[Collection entries]
========================================

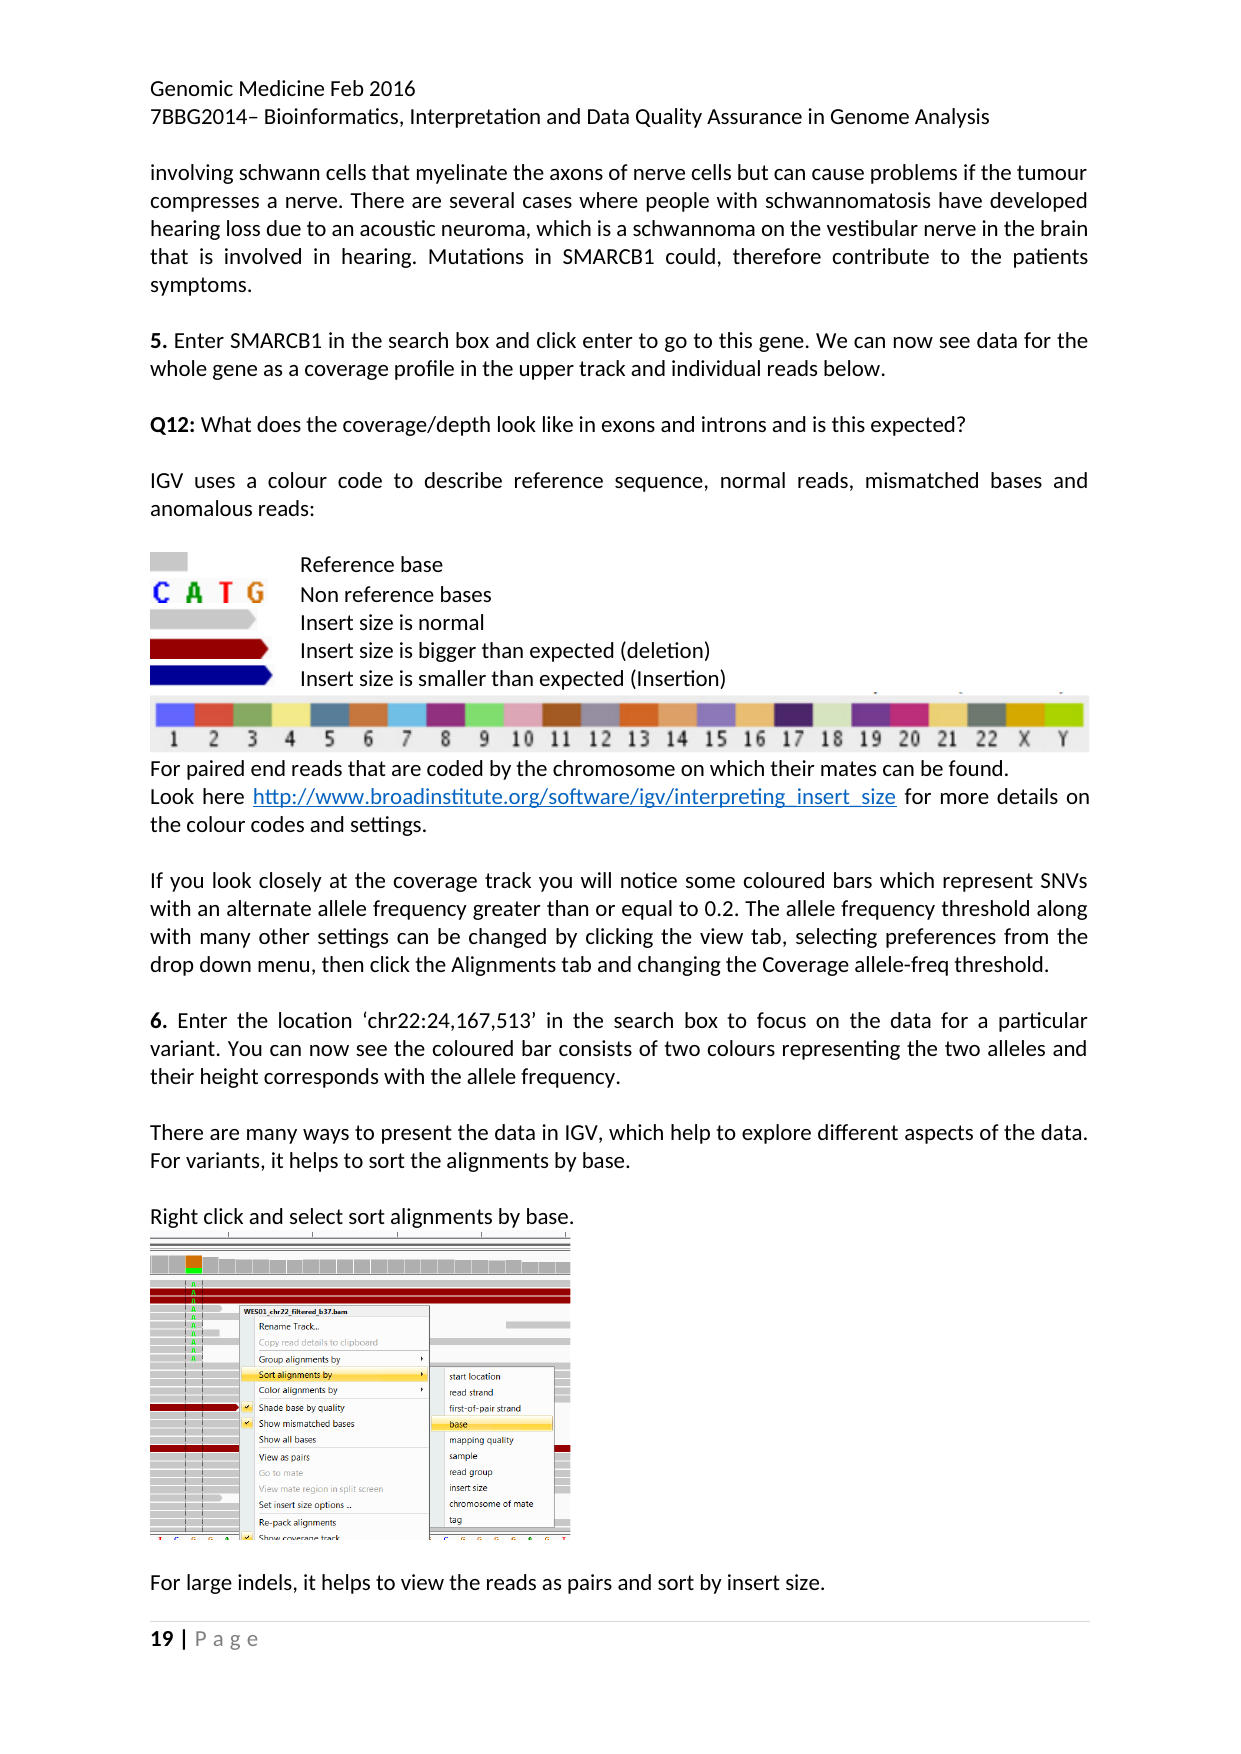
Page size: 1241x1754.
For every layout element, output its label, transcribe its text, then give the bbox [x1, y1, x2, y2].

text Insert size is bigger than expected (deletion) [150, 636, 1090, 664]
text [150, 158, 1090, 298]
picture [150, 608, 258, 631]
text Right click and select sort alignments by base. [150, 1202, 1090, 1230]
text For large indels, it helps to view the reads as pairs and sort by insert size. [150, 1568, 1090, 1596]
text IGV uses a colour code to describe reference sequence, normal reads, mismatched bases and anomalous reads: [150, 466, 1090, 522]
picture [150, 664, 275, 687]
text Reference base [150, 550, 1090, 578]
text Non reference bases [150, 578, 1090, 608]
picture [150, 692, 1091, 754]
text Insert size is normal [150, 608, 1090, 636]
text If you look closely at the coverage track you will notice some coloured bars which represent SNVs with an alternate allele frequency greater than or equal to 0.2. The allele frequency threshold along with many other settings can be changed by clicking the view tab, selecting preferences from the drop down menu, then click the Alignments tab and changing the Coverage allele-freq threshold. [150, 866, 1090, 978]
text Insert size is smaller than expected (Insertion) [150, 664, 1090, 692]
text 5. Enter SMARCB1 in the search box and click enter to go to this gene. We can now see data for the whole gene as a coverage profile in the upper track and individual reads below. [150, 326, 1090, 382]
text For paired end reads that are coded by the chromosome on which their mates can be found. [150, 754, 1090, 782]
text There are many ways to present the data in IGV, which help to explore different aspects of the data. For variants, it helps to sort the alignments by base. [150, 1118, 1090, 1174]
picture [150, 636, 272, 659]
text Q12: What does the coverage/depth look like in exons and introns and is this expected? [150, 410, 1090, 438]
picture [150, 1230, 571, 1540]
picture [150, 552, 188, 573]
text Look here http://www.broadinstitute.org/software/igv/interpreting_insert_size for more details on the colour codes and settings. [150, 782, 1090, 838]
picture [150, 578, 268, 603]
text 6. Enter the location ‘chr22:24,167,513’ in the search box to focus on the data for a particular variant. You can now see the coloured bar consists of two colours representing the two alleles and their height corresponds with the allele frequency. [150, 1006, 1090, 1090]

========================================

*Directions for this task:* Extract all the entries word for word; omit any pictures.

*Expected answer:*
Page size: 1241x1754.
For every layout element, output its label, transcribe its text, then give the bbox [x1, y1, x2, y2].

text Insert size is bigger than expected (deletion) [150, 636, 1090, 664]
text [150, 158, 1090, 298]
picture [150, 608, 258, 631]
text Right click and select sort alignments by base. [150, 1202, 1090, 1230]
text For large indels, it helps to view the reads as pairs and sort by insert size. [150, 1568, 1090, 1596]
text IGV uses a colour code to describe reference sequence, normal reads, mismatched bases and anomalous reads: [150, 466, 1090, 522]
picture [150, 664, 275, 687]
text Reference base [150, 550, 1090, 578]
text Non reference bases [150, 578, 1090, 608]
picture [150, 692, 1091, 754]
text Insert size is normal [150, 608, 1090, 636]
text If you look closely at the coverage track you will notice some coloured bars which represent SNVs with an alternate allele frequency greater than or equal to 0.2. The allele frequency threshold along with many other settings can be changed by clicking the view tab, selecting preferences from the drop down menu, then click the Alignments tab and changing the Coverage allele-freq threshold. [150, 866, 1090, 978]
text Insert size is smaller than expected (Insertion) [150, 664, 1090, 692]
text 5. Enter SMARCB1 in the search box and click enter to go to this gene. We can now see data for the whole gene as a coverage profile in the upper track and individual reads below. [150, 326, 1090, 382]
text For paired end reads that are coded by the chromosome on which their mates can be found. [150, 754, 1090, 782]
text There are many ways to present the data in IGV, which help to explore different aspects of the data. For variants, it helps to sort the alignments by base. [150, 1118, 1090, 1174]
picture [150, 636, 272, 659]
text Q12: What does the coverage/depth look like in exons and introns and is this expected? [150, 410, 1090, 438]
picture [150, 1230, 571, 1540]
picture [150, 552, 188, 573]
text Look here http://www.broadinstitute.org/software/igv/interpreting_insert_size for more details on the colour codes and settings. [150, 782, 1090, 838]
picture [150, 578, 268, 603]
text 6. Enter the location ‘chr22:24,167,513’ in the search box to focus on the data for a particular variant. You can now see the coloured bar consists of two colours representing the two alleles and their height corresponds with the allele frequency. [150, 1006, 1090, 1090]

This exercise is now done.